AgStar Group's Goal is to Resell Plants "As Quickly As Possible"
MANKATO, MN- The Ord ethanol plant has a new owner. A group of lenders led by AgStar Financial Services submitted a successful bid of $324 million for six plants of the "US BioEnergy Group" a division of bankrupt VeraSun Energy. AgStar lending groups' credit bid for six of the seven VeraSun Energy plants was approved by a Delaware bankruptcy court on Wednesday, March 18, 2009. According to information from AgStar the price for the Ord facility was $31 million. In addition to the Ord plant the AgStar group bought former US Bio ethanol production facilities in Central City, Neb.; Dyersville, Iowa; Hankinson, N.D.; Janesville, Minn., and Woodbury, Mich. The six plants will remain
"for sale" and run in ‘idle' mode for an estimated 60 days while AgStar secures new buyers for the plants.

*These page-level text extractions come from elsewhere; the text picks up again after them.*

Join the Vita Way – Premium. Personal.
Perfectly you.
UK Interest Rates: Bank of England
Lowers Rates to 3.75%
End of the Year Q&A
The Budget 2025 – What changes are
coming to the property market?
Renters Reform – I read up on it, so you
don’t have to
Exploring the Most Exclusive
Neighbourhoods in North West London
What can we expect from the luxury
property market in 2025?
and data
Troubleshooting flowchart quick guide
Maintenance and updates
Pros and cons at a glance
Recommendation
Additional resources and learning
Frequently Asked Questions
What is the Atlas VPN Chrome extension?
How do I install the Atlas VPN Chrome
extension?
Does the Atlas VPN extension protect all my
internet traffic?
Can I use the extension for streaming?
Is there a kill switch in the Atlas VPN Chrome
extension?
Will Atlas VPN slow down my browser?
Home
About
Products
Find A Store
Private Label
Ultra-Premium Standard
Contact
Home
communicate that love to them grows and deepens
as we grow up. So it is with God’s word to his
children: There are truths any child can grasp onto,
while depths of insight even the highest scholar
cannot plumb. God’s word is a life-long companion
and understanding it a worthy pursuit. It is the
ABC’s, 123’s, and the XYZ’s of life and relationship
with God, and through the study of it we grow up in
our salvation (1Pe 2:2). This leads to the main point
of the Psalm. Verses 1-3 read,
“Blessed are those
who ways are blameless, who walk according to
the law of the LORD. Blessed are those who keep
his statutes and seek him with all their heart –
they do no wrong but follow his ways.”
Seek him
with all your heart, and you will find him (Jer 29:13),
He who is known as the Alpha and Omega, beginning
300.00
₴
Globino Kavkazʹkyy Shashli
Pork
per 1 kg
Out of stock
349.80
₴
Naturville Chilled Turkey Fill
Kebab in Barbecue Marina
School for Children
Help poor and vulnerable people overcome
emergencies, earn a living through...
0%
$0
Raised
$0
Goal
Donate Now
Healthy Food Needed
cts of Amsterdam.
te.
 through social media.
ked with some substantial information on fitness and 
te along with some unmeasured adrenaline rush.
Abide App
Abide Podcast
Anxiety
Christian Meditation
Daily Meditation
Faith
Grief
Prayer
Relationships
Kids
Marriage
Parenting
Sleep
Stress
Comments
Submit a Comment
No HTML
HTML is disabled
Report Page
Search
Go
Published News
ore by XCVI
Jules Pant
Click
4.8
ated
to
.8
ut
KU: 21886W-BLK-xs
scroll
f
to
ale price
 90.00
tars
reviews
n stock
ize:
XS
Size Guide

The "credit bid" is a purchase of assets by the creditor of these same assets. It's used in bankruptcies to allow creditors to protect the value of their secured assets. According to AgStar the bankruptcy auction process was tightly controlled by the debtor, which made it difficult for bidders to successfully bid on individual plants. AgStar said they had "ample interest" from potential buyers for one or more of the six plants, even during the auction process.

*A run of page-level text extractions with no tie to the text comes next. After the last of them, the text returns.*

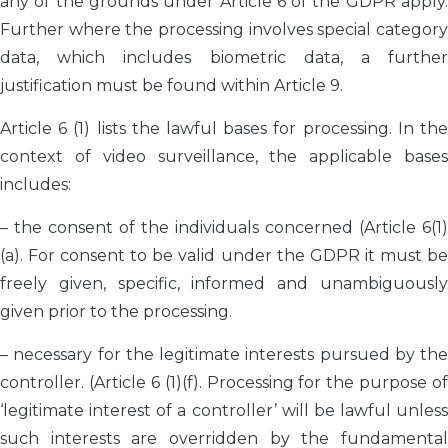
any of the grounds under Article 6 of the GDPR apply.
Further where the processing involves special category
data, which includes biometric data, a further
justification must be found within Article 9.
Article 6 (1) lists the lawful bases for processing. In the
context of video surveillance, the applicable bases
includes:
– the consent of the individuals concerned (Article 6(1)
(a). For consent to be valid under the GDPR it must be
freely given, specific, informed and unambiguously
given prior to the processing.
– necessary for the legitimate interests pursued by the
controller. (Article 6 (1)(f). Processing for the purpose of
‘legitimate interest of a controller’ will be lawful unless
such interests are overridden by the fundamental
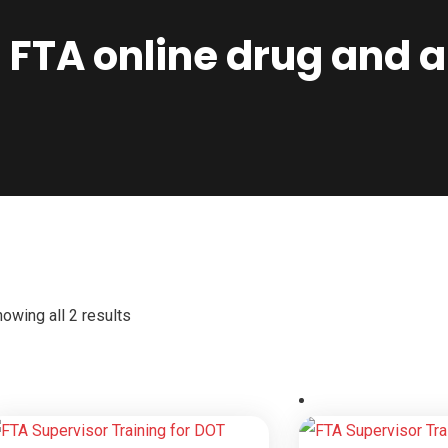
FTA online drug and a
owing all 2 results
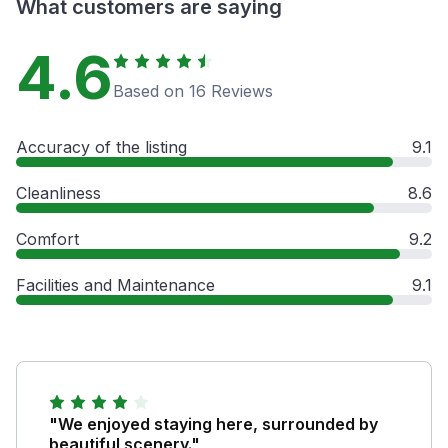
What customers are saying
4.6
Based on 16 Reviews
Accuracy of the listing
9.1
Cleanliness
8.6
Comfort
9.2
Facilities and Maintenance
9.1
"We enjoyed staying here, surrounded by
beautiful scenery."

Paul DeBriyn, President and CEO of AgStar Financial Services stated, "This purchase will protect the interests of AgStar stockholders and our fellow creditors in the lending group. That's what this credit bid accomplishes. Basically, we've taken the necessary steps to ensure these plants will be sold for fair market value. These facilities, and the people working at them, are highly valued assets." The AgStar purchase is expected to close in April.
The AgStar-lead lending group, comprised of 16 financial institutions, collectively financed the U.S. Bio Energy ethanol plants for the past three years. These plants were purchased by VeraSun in a merger. VeraSun declared bankruptcy on October 31, 2008.
"Ethanol has experienced recent volatility but remains a viable industry," stated DeBriyn. "Our goal is to have these plants sold as quickly as possible. This is vital so that corn will again be purchased from local sources, jobs will be brought back to rural America, and the renewable fuels industry as a whole will be reinvigorated."
The Congressionally-approved Renewable Fuels Standard requires 10.5 billion gallons of corn-based ethanol to be blended into the U.S. fuel supply in 2009. An experienced senior leadership team, internal industry, legal and financial advisors will continue to actively manage the sale of these ethanol plants. AgStar will be contracting with an experienced third-party company to oversee plant maintenance and prepare for potential start-up of operations.
VeraSun also announced that Valero Renewable Fuels was the successful bidder for the ethanol production facility in Albion, Neb., Valero bid $55 million for the ASA facility in Albion, Neb., plus working capital and other certain adjustments.
The remaining plant financed by AgStar's lending group, located in Albert City, IA, was bought by Valero Energy Corporation for $72 million.